La mini-jupe ouvre de bien larges horizons sur la libération des corps et de la sexualité dont il est important de discuter pour en taire les tabous et les préjugés. Si l’on regarde du côté des questions sur le genre, on découvre que la mode est moins unisexe qu’on le prétend. Selon la journaliste de mode Alice Pfeiffer, la mode n’est qu’« une masculinisation globale ». Et je crois qu’elle n’aurait pas faux… Ce qui est bien avec le fait que l’on en apprend plus chaque jour, c’est que l’on peut revenir sur nos propos passés et les remettre en question. J’ai parlé, dans un récent article, du power dressing dans les années 1980, ce mouvement qui voulait que les femmes se vêtissent de tailleurs et de pantalons plutôt masculins. Or, acclamant cette forme d’affirmation, je n’avais pas réalisé que cette façon de s’habiller se référait encore une fois aux hommes. Les femmes s’habillent selon des codes vestimentaires masculins. Pour le comprendre, on peut penser aux années 1980. Une femme qui emprunte des pièces réservées aux hommes est considérée comme forte et influente, ce qui n’est pas une mauvaise chose. Par contre, à l’inverse, un homme qui porterait une jupe serait jugé durement et serait « rabaissé au genre inférieur », comme le dit madame Pfeiffer. Là, il y a problème.

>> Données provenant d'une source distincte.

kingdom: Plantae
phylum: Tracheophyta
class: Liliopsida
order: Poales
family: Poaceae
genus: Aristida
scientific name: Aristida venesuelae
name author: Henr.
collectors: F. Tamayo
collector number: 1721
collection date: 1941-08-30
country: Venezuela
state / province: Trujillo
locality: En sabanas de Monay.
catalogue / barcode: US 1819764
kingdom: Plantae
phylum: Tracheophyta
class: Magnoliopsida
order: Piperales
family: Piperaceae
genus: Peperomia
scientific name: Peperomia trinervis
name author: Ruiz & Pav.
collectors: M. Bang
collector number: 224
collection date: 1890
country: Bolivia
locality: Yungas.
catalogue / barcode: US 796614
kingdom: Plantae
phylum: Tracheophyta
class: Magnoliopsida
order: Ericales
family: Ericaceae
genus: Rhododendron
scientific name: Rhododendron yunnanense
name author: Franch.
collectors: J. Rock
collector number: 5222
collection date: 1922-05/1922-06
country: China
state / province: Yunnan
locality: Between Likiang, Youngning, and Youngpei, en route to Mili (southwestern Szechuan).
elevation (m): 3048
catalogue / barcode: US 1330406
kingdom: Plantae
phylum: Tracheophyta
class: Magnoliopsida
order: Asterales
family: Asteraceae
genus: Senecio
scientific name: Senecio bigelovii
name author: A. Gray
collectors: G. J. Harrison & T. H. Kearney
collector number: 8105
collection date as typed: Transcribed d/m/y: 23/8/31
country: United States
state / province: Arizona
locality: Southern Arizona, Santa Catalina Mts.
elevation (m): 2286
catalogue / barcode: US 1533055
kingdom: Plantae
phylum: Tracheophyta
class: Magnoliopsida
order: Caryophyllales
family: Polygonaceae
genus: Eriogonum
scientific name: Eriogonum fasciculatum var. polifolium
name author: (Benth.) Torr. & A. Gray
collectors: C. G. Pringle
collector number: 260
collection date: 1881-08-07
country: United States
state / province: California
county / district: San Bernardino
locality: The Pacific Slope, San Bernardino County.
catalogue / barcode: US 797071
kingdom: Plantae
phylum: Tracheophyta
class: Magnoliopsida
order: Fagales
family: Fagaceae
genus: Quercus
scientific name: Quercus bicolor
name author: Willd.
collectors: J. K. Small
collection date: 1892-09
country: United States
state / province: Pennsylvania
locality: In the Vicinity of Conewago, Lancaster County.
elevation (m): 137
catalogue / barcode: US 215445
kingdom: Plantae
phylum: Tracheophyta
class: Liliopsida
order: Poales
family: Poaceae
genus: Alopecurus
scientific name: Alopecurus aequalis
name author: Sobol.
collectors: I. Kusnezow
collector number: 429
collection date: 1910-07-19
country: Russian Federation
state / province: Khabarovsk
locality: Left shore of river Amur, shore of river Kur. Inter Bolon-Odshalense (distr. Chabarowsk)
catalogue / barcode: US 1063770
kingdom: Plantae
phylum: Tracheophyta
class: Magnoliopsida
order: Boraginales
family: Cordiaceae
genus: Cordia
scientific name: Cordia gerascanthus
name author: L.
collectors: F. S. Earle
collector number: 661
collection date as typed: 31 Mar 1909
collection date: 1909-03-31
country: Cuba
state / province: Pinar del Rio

Puisque la fluidité des genres est quelque chose de très actuel, à quand les hommes qui portent des jupes parce qu’ils se sentent bien avec ce vêtement ou parce qu’ils veulent être solidaires avec les femmes? Parce que la mode, il faut se le rappeler, c’est porter ce dans quoi on se sent bien et magnifique, peu importe les préjugés ou la façon dont on s’identifie.